MSU Associate Professor of Voice, Dr. Richard Todd Payne, visiting his first voice teacher, Ethel Taylor Maxwell, not long before her death in 2014 at age 98.
Credit (Photo courtesy Dr. Richard Todd Payne)

As part of African-American Heritage Month at Missouri State University, Associate Professor of Voice Dr. Todd Payne will present a vocal recital Thursday Feb. 26 at 7:30pm in Ellis Recital Hall. It’s free and open to the public.  Dr. Payne will be accompanied by two other MSU faculty members, pianist Dr. Peter Collins and organist Jeremy Chesman, along with the MSU Chorale.

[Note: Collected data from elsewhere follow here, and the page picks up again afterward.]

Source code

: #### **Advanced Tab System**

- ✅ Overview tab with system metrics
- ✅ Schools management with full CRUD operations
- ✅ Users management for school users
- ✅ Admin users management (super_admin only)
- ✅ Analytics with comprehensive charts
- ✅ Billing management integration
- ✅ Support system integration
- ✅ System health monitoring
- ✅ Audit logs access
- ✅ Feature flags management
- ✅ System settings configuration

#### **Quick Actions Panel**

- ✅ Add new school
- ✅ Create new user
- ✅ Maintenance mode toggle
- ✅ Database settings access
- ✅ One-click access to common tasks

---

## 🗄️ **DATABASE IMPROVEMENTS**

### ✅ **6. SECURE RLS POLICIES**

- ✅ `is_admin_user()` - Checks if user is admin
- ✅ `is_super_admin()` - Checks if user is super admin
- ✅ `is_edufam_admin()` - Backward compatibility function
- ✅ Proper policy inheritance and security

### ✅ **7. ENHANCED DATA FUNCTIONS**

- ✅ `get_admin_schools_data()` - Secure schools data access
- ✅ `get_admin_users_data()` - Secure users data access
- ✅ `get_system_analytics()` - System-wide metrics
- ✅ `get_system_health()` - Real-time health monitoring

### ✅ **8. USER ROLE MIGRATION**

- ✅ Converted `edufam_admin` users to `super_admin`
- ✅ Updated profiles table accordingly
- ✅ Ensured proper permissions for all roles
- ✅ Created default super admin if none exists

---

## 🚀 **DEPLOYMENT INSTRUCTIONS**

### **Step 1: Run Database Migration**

The concert includes a group of German songs by Robert Schumann; the “Te Deum” scene from Puccini’s opera Tosca; then a group of spirituals.  Finally, Dr. Todd Payne will be joined by award-winning New York composer, pianist and musicologist Zach Redler in a performance of a 15-minute one-character opera (or vocal monodrama), Movin’ Up in the World, with libretto by Jerre Dye. The work was commissioned by Opera Memphis, a company with which Todd Payne has a long history.  The pieces is based on the true story of LaFayette Draper, an African-American elevator operator in the old Sears Crosstown building in Memphis in April 1968, right around the time of the Martin Luther King assassination in Memphis.

“You can imagine what things were like during that time, with him being an elevator operator,” says Dr. Payne.

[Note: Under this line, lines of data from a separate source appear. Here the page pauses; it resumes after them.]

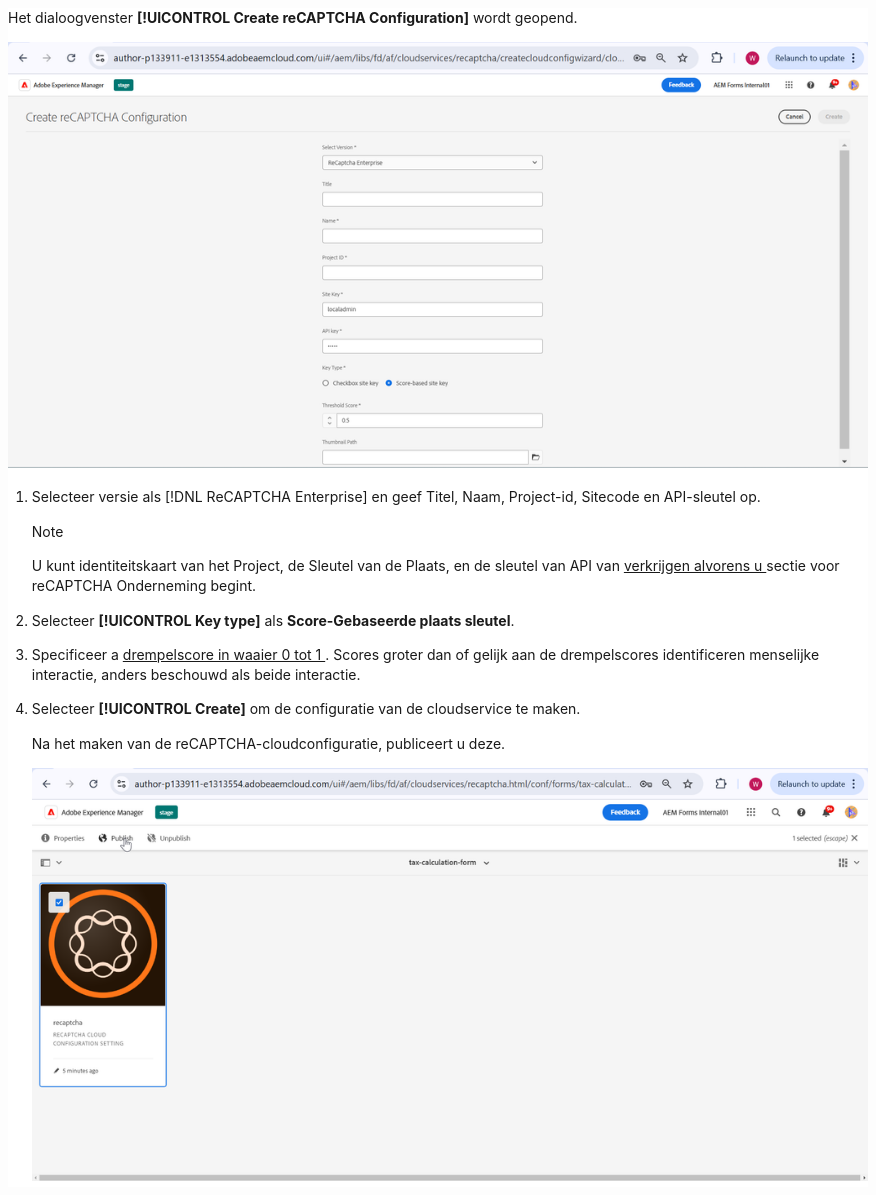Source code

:    Het dialoogvenster **[!UICONTROL Create reCAPTCHA Configuration]** wordt geopend.

   ![ reCaptcha Onderneming ](/help/edge/docs/forms/universal-editor/assets/recaptcha-enterprise.png)

1. Selecteer versie als [!DNL ReCAPTCHA Enterprise] en geef Titel, Naam, Project-id, Sitecode en API-sleutel op.

   >[!NOTE]
   >
   > U kunt identiteitskaart van het Project, de Sleutel van de Plaats, en de sleutel van API van [ verkrijgen alvorens u ](#before-you-start) sectie voor reCAPTCHA Onderneming begint.

1. Selecteer **[!UICONTROL Key type]** als **Score-Gebaseerde plaats sleutel**.
1. Specificeer a [ drempelscore in waaier 0 tot 1 ](https://cloud.google.com/recaptcha/docs/interpret-assessment-website#interpret_scores). Scores groter dan of gelijk aan de drempelscores identificeren menselijke interactie, anders beschouwd als beide interactie.
1. Selecteer **[!UICONTROL Create]** om de configuratie van de cloudservice te maken.

   Na het maken van de reCAPTCHA-cloudconfiguratie, publiceert u deze.

   ![ publiceer configuratie Recaptcha ](/help/edge/docs/forms/universal-editor/assets/publisg-recaptcha-configuration.png)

In February 2014 Opera Memphis, where Dr. Payne, a baritone, made his professional operatic debut, contacted him about premiering this new 15-minute piece, part of series of five short works commissioned by Opera Memphis, all dealing with specific incidents that actually occurred in the Sears Crosstown building. During the time LaFayette Draper was the elevator operator there, he apparently experienced negative racial comments from some of the white employees in the building.

But, says Todd Payne, “he never retaliated.” When the passengers would ask condescendingly, “How you doin’, Mister John?”--despite his real name being LaFayette)--“his response was simply, ‘I’m moving up in the world.’ What he meant by that was, he had a plan. His ultimate goal was, ‘I want to be in a position to put my kids through college. So if this is what I have to endure, then I’m going to endure it so I can be victorious in the end.’ And he became the first African-American to be promoted to a managerial position there at Sears Crosstown.”

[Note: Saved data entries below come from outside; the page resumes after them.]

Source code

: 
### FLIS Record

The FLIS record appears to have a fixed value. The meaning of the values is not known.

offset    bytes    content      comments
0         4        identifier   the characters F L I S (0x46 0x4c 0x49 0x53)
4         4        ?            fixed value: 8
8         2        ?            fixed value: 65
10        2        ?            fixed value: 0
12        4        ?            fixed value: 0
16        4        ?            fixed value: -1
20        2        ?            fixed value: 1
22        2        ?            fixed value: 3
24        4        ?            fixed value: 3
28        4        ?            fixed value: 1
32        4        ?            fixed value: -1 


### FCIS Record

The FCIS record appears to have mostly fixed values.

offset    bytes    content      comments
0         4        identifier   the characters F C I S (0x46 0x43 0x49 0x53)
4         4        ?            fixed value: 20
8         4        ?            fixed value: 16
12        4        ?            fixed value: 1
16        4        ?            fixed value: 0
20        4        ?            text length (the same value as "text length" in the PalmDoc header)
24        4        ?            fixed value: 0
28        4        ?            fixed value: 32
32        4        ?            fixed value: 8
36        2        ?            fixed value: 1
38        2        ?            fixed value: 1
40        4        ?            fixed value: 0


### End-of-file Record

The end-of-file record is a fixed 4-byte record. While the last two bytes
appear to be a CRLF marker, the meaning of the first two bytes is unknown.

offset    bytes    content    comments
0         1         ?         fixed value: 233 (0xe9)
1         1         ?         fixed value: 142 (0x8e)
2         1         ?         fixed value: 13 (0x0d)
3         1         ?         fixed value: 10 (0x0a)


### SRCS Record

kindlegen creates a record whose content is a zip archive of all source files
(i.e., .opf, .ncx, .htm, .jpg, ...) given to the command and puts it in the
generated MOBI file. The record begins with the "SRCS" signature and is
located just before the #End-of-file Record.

“And on the last night of his position as an elevator operator, his superior asked him to train the young African-American gentleman who was going to succeed him as an elevator operator,” says Dr. Todd Payne.

The stage setting consists of a stool where LaFayette Draper sits, and an empty chair that represents the young man Draper is training. The audience sees Draper address the empty chair as well as greeting the unseen people riding the elevator. Draper demonstrates his courteous attitude toward the riders. But, says Dr. Payne, “when those doors close and it’s just him and that young man, he allows him to see some of how he really feels about some of those people who get on the elevator!”

Draper also reveals a more personal side to his trainee: he talks of his beloved father and what he went through working in the cotton fields. And, adds Dr. Payne, “that’s where (LaFayette) developed his strong work ethic.”

Jerre Dye, the librettist for Movin’ Up in the World, managed to cram a great deal of Lafayette Draper’s life into a 15-minute piece. “Jerre was the lucky one,” Dr. Payne feels, “because he had the opportunity to go and meet with (Draper) personally.  And this was just last year. Mr. Draper was supposed to be at the (premiere) but he was ill.  And I was hoping to have had the opportunity to meet him, but I think it was in September of last year that he passed away.” He was 77 years old.

Dr. Payne tells his voice students that he received invaluable training in his undergrad days at the University of Memphis from his voice teacher Ethel Talor Maxwell, who was very hard on him—despite standing only five feet tall. “And I’m towering over her! (But) she had a way of really getting under my skin, to say to me, ‘I’m not only teaching you about music, but I’m teaching you about life through music!’ And I’m glad she did that.”

Dr. Payne describes Zach Redler’s music for Movin’ Up in the World as “beautiful—it goes from being lyrical to being dramatic.  When I decided to do a faculty recital in February in honor of African-American Heritage Month, I asked Zach, ‘would you come and play for me?’ With him at the piano, I knew that he would give me more insight into how he wanted me to portray the role.  But he also allows me to bring my own personal experiences into the role—because some of the things Mr. Draper endured, I also experienced.

“As I read through the libretto, I thought, ‘you know, I’ve experienced some of these things. I know what it’s like to called something negative’—but at the same time, just smile and bear it, because I knew that I would receive my reward at the end... by rising above it.” He adds quietly, “and that’s exactly what Mr. Draper does! He rose above it.  Before he died he had two establishments (in Memphis) named after him.”

Dr. Payne muses on what this piece means to him, and relates that his mother used to tell him, “’When you encounter adversity, trust me, son: silence is your most powerful weapon.’ So when I began to read through the script and (heard) how the music complements his words, what I learned—and I even teach it to my students, no matter what color they are—is that when you stand true to what you believe in, this world will roll out a carpet form you. And that’s what I’ve learned as I’ve continued to do this work.”

Dr. Todd Payne sang the work four times in Memphis, and Springfield will be only the second city to hear it. Dr. Payne fervently hopes he’ll have more opportunities to perform it. “Because the message it gives to me, again, is to stand for what I believe in, and to know that there’s a time and a place when you need to be quiet, and just listen. And that is one of the greatest tools that my mother could ever have given me.”